▸ **INSTRUCTIONS FOR THE TASK**:
Among the entries below, one stretch runs from the line that contains "результат после одной работы" through the line that contains "Кино и психология". Repeat that stretch exactly, ends included, and only that.
Start of Block
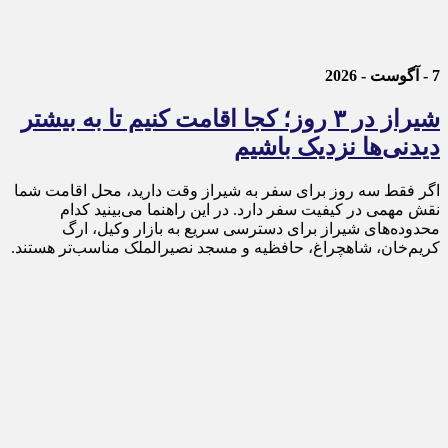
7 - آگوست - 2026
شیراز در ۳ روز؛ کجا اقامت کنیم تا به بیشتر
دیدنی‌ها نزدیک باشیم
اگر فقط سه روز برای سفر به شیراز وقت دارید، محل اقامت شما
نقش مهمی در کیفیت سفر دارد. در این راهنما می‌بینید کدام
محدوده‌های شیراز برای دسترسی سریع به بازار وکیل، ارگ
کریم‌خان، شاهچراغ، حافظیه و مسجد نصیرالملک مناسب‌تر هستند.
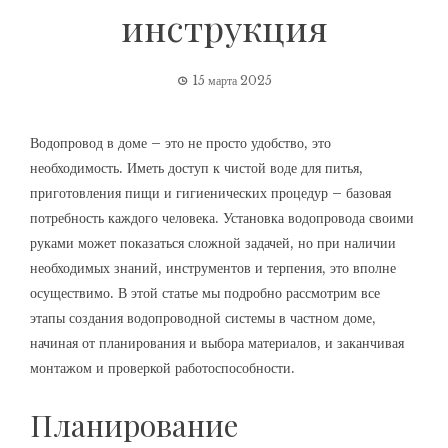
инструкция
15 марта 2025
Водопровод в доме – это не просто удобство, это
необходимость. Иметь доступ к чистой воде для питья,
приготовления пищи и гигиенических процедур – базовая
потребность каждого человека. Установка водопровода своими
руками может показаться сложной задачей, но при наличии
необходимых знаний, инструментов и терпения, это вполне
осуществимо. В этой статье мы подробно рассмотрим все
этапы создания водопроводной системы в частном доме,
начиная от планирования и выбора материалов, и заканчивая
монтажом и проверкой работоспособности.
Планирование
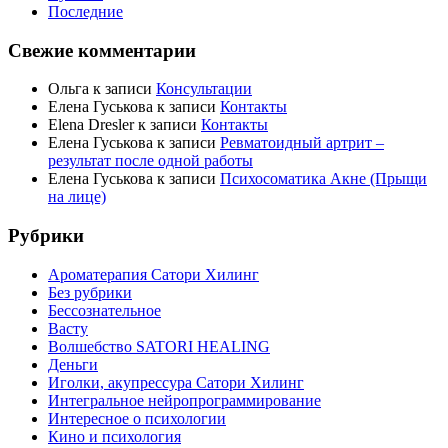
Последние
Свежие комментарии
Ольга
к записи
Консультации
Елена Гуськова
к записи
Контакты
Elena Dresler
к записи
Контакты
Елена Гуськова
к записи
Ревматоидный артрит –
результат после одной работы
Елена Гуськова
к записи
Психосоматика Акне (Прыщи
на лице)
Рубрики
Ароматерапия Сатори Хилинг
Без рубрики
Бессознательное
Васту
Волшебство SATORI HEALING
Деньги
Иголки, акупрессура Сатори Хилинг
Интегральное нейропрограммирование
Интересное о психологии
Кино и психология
End of Block
Start of Block
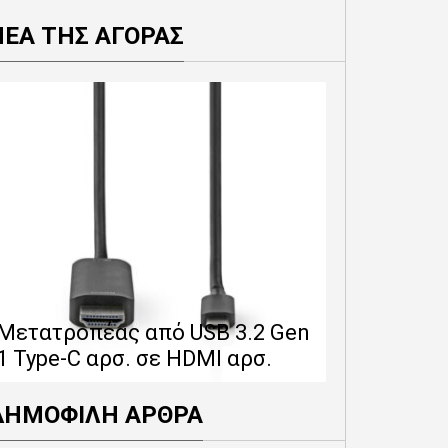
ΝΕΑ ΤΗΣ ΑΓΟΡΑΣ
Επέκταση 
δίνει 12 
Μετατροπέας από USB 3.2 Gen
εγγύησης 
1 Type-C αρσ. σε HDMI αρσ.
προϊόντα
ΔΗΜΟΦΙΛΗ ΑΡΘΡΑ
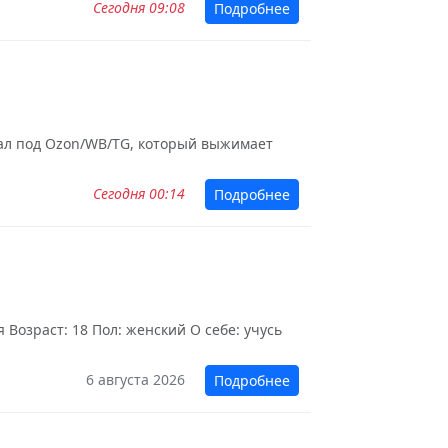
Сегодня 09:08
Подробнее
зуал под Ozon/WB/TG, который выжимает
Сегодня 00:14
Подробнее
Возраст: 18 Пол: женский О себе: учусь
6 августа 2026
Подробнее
End of Block
▸ **EXERCISE OUTPUT**:
результат после одной работы
Елена Гуськова
к записи
Психосоматика Акне (Прыщи
на лице)
Рубрики
Ароматерапия Сатори Хилинг
Без рубрики
Бессознательное
Васту
Волшебство SATORI HEALING
Деньги
Иголки, акупрессура Сатори Хилинг
Интегральное нейропрограммирование
Интересное о психологии
Кино и психология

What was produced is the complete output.